I'm not really into getting presents. Most of them I don't know what to do with. They end up sitting around unopened. This contrasts to my kids, who make a big deal about presents at birthdays and at holidays. And it contrasts with my wife and my sister who think giving presents is a big deal, an important part of family. On Father's Day the kids gave me some things they made at camp - buttons with their pictures on them and greeting cards made out of construction paper. That was fine. I also got some DVDs - The Godfather Trilogy (great films but I've seen them a zillion times) and Schindler's List. I hadn't seen that. It came out when my older son was still an infant and in our sleep deprived existence didn’t relish something so somber. The few times it has been on TV since, it seemed too long and too serious for home viewing. A week or two ago I watched it when the rest of the family was out of the house. I thought I'd find it depressing. (My wife and I had gone to see The Pianist a few years ago. That was depressing although there was some expression of a German's humanity in that movie too and it was an important point, but not the emphasis of the picture.)
Here, of course, Schindler was the focus. The movie depicts him as undergoing a personal transformation. Initially he was out to make lots of money, running a factory staffed with interned Jews who provided slave labor. Somehow the barbarism of the time and the insanity of the situation changed Schindler, at least in Steven Spielberg's version of the story. Saving Jews by having them work in his factory became his raison d'ĂȘtre. Stopping the German war machine was his secondary goal. Making money had been a false idol to worship. The ultimate scene has him break down in front of Itzak Stern, the accountant who ran the business, and others about in the factory, full of remorse that he had earlier spent money as if it was water and thus couldn’t save even more of the Jews when his money ran out.
Whether the story is completely true, the Schindler Juden are real enough but Schindler’s personal odyssey is largely unknowable and hence the book upon which the movie was based is considered a work of fiction, it is nonetheless gripping, at least as much for the idea that dire circumstances can make people reevaluate what in life gives it real meaning and that the human response can be decent and uplifting as it is for the other reality, that Schindler was a member of the Nazi party yet he was a man not a beast.
This type of film is a cause for reflection.
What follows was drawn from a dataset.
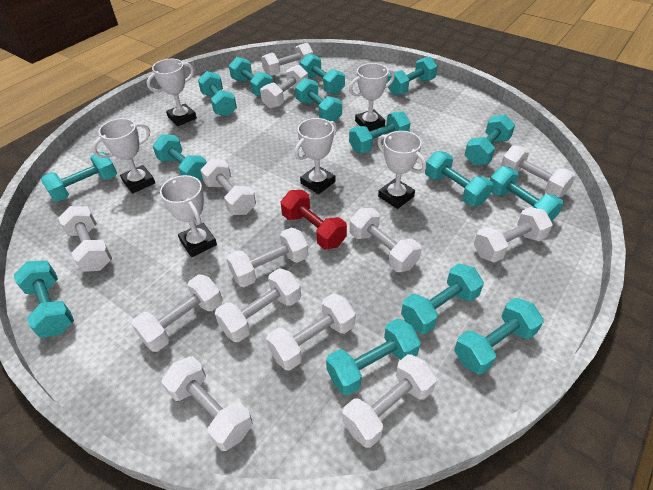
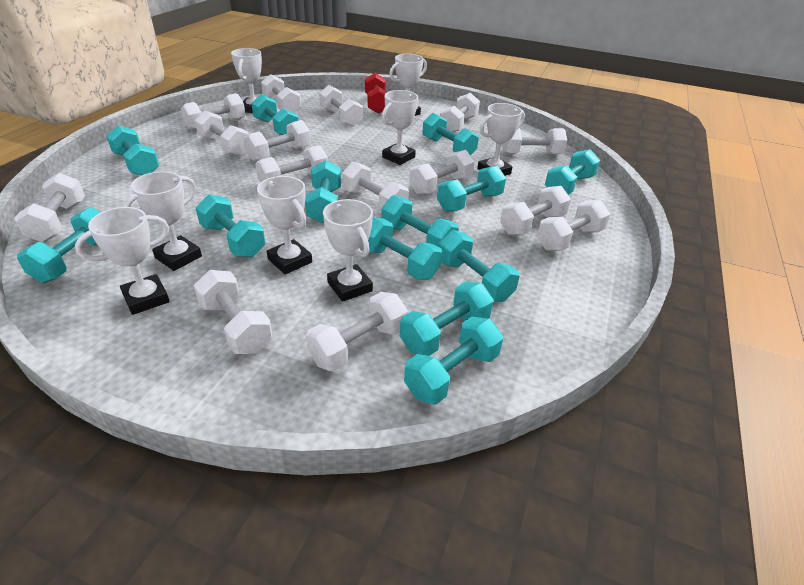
turquoise dumbbell: [14,260,74,338] [41,152,117,202] [153,134,207,182] [198,71,237,117] [229,57,273,96] [295,78,342,122] [300,53,345,94] [326,318,421,396] [349,111,411,153] [387,57,437,95] [401,263,484,334] [425,151,493,206] [454,298,544,375] [465,114,515,165] [490,166,563,221] = 15 -> [17,207,101,283] [106,125,159,175] [196,194,265,257] [251,94,299,135] [305,160,341,223] [368,217,442,280] [381,195,459,247] [400,282,494,356] [404,317,503,405] [422,113,479,156] [437,166,506,212] [439,230,520,302] [545,149,600,195] = 13
white dumbbell: [58,206,112,272] [131,274,223,352] [162,356,253,451] [200,159,256,215] [215,268,301,342] [226,227,309,287] [260,65,308,109] [261,43,313,76] [266,293,356,371] [342,354,437,448] [350,208,422,272] [474,207,553,263] [501,145,576,198] = 13 -> [14,173,85,242] [181,93,246,130] [193,270,273,354] [195,110,248,156] [244,120,311,162] [255,145,328,183] [261,74,301,113] [306,292,408,372] [319,85,363,127] [342,162,409,211] [409,150,474,195] [440,93,480,132] [500,186,571,235] [502,128,567,155] [537,200,610,251] = 15
white trophy: [92,118,155,194] [147,59,197,126] [160,175,217,257] [294,118,337,194] [349,63,395,131] [377,131,426,209] = 6 -> [75,207,170,315] [124,171,202,271] [231,48,262,113] [257,176,312,274] [323,199,373,302] [382,90,419,165] [389,54,427,116] [477,103,525,176] = 8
In my case, the reflection might have been about my ancestors; on my mother’s side both of my grandparents were killed at Auschwitz. But instead I started to reconsider my current vocation – promoting good teaching and learning at a research university, using technology as a catalyst and an instrument. I’m continuing on with this reflection, especially in light of the recent documentary, Declining by Degrees. (Incidentally, my posts since this past Tuesday can be taken collectively as my explanation of the dual interrelated problems in College education today: the “Disengagement Compact” and the “Hyperinflation in Tuition.”)
I had not asked myself this before, but is it possible that attempts to save the entire system are foolhardy, even vain. Most of the Arizona students who showed up on camera in Declining by Degrees seemed comfortable enough, perhaps even too comfortable. Sure there seems to be a terrible waste in how little they are putting into their own education (and in how little some of their professors are challenging them). But perhaps they should be left to their own devices. Perhaps, instead, the focus should be on only those students and teachers who are eager and ensuring they are done right by how and what we teach. If the rest are, to borrow a phrase from Pink Floyd, comfortably numb, maybe we should leave them there.
The Sloan Foundation, which has been one of the big advocates for online education, has made their issue about access. Declining by Degrees also made access a big issue, but for them access and costs were essentially two sides of the same coin; access is restricted for lower income students who have to pay high tuition. There is nobility in promoting access. But it has never seemed like the right issue here. We have more students at the undergraduate level than we know what to do with.
The news is awash with stories about religion and fundamental belief. Today’s NY Times has an article about a Viennese Cardinal’s view that Darwinian evolution is not the right story and that there must have been Divine intervention. The Sandra Day O’Connor resignation and the jockeying for her replacement has brought out the beliefs of “Original Intent” by folks such as Robert Bork, who can not stomach other Justices like Anthony Kennedy, who has been known to change his mind. And, of course, the London bombing have brought out the faith and resolve of Prime Minister Blair and President Bush.
I am driven by doubt, not faith. All the expression of faith makes it seem to me a world that is crazy, defying reason. So I express my alternative. And with that I have to wonder if what I’ve been putting my efforts into is all that important.